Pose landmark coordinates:
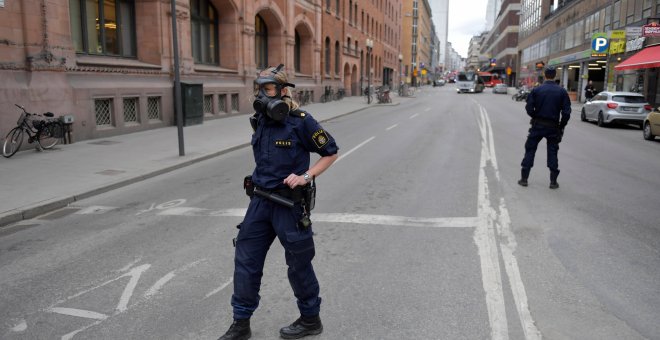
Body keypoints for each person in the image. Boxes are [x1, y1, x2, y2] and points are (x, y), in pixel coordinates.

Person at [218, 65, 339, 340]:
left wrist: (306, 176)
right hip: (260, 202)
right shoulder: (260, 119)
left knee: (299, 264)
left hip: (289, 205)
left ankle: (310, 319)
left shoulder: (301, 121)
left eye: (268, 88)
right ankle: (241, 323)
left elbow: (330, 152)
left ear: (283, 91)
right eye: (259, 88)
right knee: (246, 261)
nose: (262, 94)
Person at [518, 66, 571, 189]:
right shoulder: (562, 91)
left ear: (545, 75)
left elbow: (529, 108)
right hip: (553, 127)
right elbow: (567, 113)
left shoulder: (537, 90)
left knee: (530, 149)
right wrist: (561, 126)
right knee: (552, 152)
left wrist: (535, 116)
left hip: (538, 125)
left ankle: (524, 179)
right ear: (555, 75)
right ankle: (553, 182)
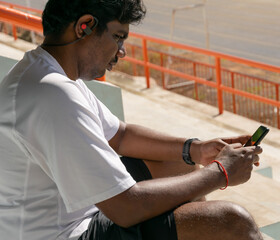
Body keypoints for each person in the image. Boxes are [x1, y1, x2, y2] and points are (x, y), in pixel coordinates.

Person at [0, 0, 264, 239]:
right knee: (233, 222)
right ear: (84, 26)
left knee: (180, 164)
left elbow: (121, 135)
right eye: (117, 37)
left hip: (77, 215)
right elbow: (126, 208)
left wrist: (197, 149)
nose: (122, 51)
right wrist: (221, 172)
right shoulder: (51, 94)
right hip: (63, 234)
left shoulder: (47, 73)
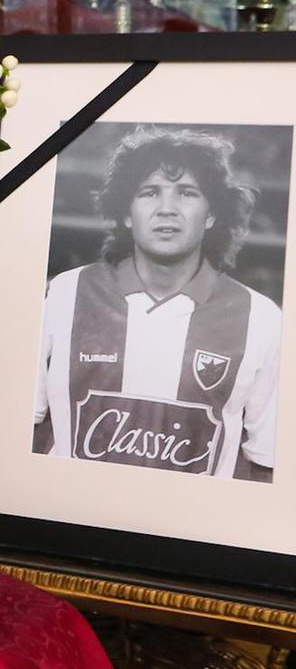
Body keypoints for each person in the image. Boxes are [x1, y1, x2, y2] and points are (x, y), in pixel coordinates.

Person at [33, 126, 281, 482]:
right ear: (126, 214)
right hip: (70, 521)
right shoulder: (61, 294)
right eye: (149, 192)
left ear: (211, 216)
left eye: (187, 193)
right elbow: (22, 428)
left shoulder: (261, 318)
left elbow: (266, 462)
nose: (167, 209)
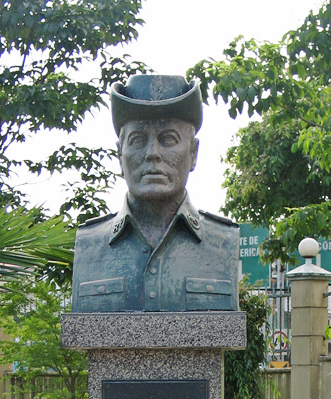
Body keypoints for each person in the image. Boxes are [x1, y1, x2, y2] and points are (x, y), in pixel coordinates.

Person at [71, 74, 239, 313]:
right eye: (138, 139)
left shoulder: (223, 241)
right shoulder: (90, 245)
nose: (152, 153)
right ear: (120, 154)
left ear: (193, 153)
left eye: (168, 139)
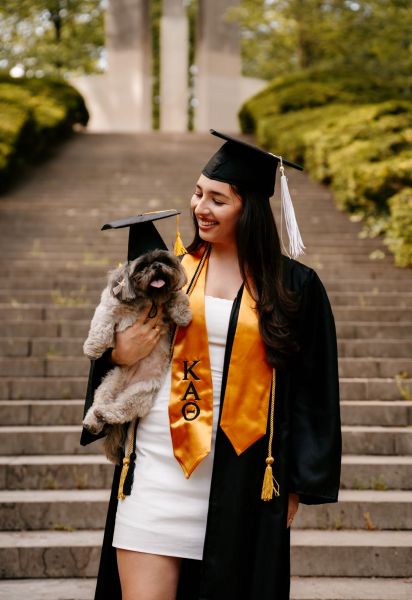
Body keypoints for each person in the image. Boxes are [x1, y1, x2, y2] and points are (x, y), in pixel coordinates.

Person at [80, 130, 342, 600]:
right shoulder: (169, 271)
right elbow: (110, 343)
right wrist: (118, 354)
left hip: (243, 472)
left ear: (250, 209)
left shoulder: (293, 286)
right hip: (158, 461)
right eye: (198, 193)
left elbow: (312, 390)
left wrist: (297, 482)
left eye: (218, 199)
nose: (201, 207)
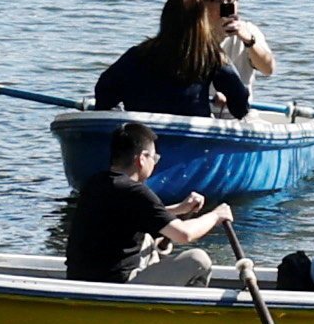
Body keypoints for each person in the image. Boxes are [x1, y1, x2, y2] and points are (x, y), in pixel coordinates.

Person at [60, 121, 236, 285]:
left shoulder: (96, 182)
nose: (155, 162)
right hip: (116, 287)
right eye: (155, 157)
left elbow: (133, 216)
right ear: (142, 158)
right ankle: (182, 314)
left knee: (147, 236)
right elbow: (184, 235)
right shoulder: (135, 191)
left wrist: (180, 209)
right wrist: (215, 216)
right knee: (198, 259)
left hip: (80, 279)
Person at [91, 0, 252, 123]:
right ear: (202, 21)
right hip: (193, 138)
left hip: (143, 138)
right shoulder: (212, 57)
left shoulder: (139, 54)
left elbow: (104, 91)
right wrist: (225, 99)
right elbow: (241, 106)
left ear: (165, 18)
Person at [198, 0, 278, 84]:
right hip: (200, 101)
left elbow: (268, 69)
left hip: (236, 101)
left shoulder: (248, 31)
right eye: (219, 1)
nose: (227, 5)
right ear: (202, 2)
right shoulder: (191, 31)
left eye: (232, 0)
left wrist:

| What the task requires |
Copy each of the entries above precisely, and drop whatever pictures they hold.

| Task output |
Body keypoints for each person in the image. Boxes are [x1, y1, x2, y2] and points are (x, y), in pixel coordinates.

Person at [218, 65, 339, 340]:
left wrist: (306, 176)
right hip: (260, 202)
right shoulder: (260, 119)
left knee: (299, 264)
left hip: (289, 205)
left ankle: (310, 319)
left shoulder: (301, 121)
left eye: (268, 88)
right ankle: (241, 323)
left elbow: (330, 152)
left ear: (283, 91)
right eye: (259, 88)
right knee: (246, 261)
nose: (262, 94)
Person at [518, 66, 571, 189]:
right shoulder: (562, 91)
left ear: (545, 75)
left elbow: (529, 108)
right hip: (553, 127)
right elbow: (567, 113)
left shoulder: (537, 90)
left knee: (530, 149)
right wrist: (561, 126)
right knee: (552, 152)
left wrist: (535, 116)
left hip: (538, 125)
left ankle: (524, 179)
right ear: (555, 75)
right ankle: (553, 182)
Body keypoints for each person in the image. Boxes are [x1, y1, x2, y2] and points are (x, y), in pixel coordinates.

Person at [0, 0, 264, 239]:
right knee: (233, 222)
right ear: (84, 26)
left knee: (180, 164)
left elbow: (121, 135)
right eye: (117, 37)
left hip: (77, 215)
right elbow: (126, 208)
left wrist: (197, 149)
nose: (122, 51)
right wrist: (221, 172)
right shoulder: (51, 94)
right hip: (63, 234)
left shoulder: (47, 73)
Body keypoints for each person in the image. Boxes are [x1, y1, x2, y2] and points are (x, y), in pixel coordinates.

Person at [33, 126, 281, 482]:
right ear: (126, 214)
right hip: (70, 521)
right shoulder: (61, 294)
right eye: (149, 192)
left ear: (211, 216)
left eye: (187, 193)
right elbow: (22, 428)
left shoulder: (261, 318)
left elbow: (266, 462)
nose: (167, 209)
Body keypoints for each person in the image. Boxes are [x1, y1, x2, y2] and points are (x, y), in pixel coordinates.

Person at [71, 74, 239, 313]:
right eye: (138, 139)
left shoulder: (223, 241)
right shoulder: (90, 245)
nose: (152, 153)
right ear: (120, 154)
left ear: (193, 153)
left eye: (168, 139)
Body keypoints for each person in the image. Boxes are [x1, y1, x2, y2] and points are (x, y), in pixel coordinates.

Person at [80, 130, 342, 600]:
right shoulder: (169, 271)
right elbow: (110, 343)
right wrist: (118, 354)
left hip: (243, 472)
left ear: (250, 209)
left shoulder: (293, 286)
right hip: (158, 461)
right eye: (198, 193)
left elbow: (312, 390)
left wrist: (297, 482)
left eye: (218, 199)
nose: (201, 207)
Body keypoints for each person in the image. Boxes are [x1, y1, x2, y2] and points are (x, y), in pixel coordinates.

Person at [60, 121, 236, 285]:
left shoulder: (96, 182)
nose: (155, 162)
right hip: (116, 287)
right eye: (155, 157)
left elbow: (133, 216)
right ear: (142, 158)
right ankle: (182, 314)
left knee: (147, 236)
right elbow: (184, 235)
right shoulder: (135, 191)
left wrist: (180, 209)
right wrist: (215, 216)
right knee: (198, 259)
left hip: (80, 279)
Person at [91, 0, 252, 123]:
right ear: (202, 21)
right hip: (193, 138)
left hip: (143, 138)
right shoulder: (212, 57)
left shoulder: (139, 54)
left elbow: (104, 91)
right wrist: (225, 99)
right elbow: (241, 106)
left ear: (165, 18)
Person at [198, 0, 278, 84]:
right hip: (200, 101)
left elbow: (268, 69)
left hip: (236, 101)
left shoulder: (248, 31)
right eye: (219, 1)
nose: (227, 5)
right ear: (202, 2)
right shoulder: (191, 31)
left eye: (232, 0)
left wrist:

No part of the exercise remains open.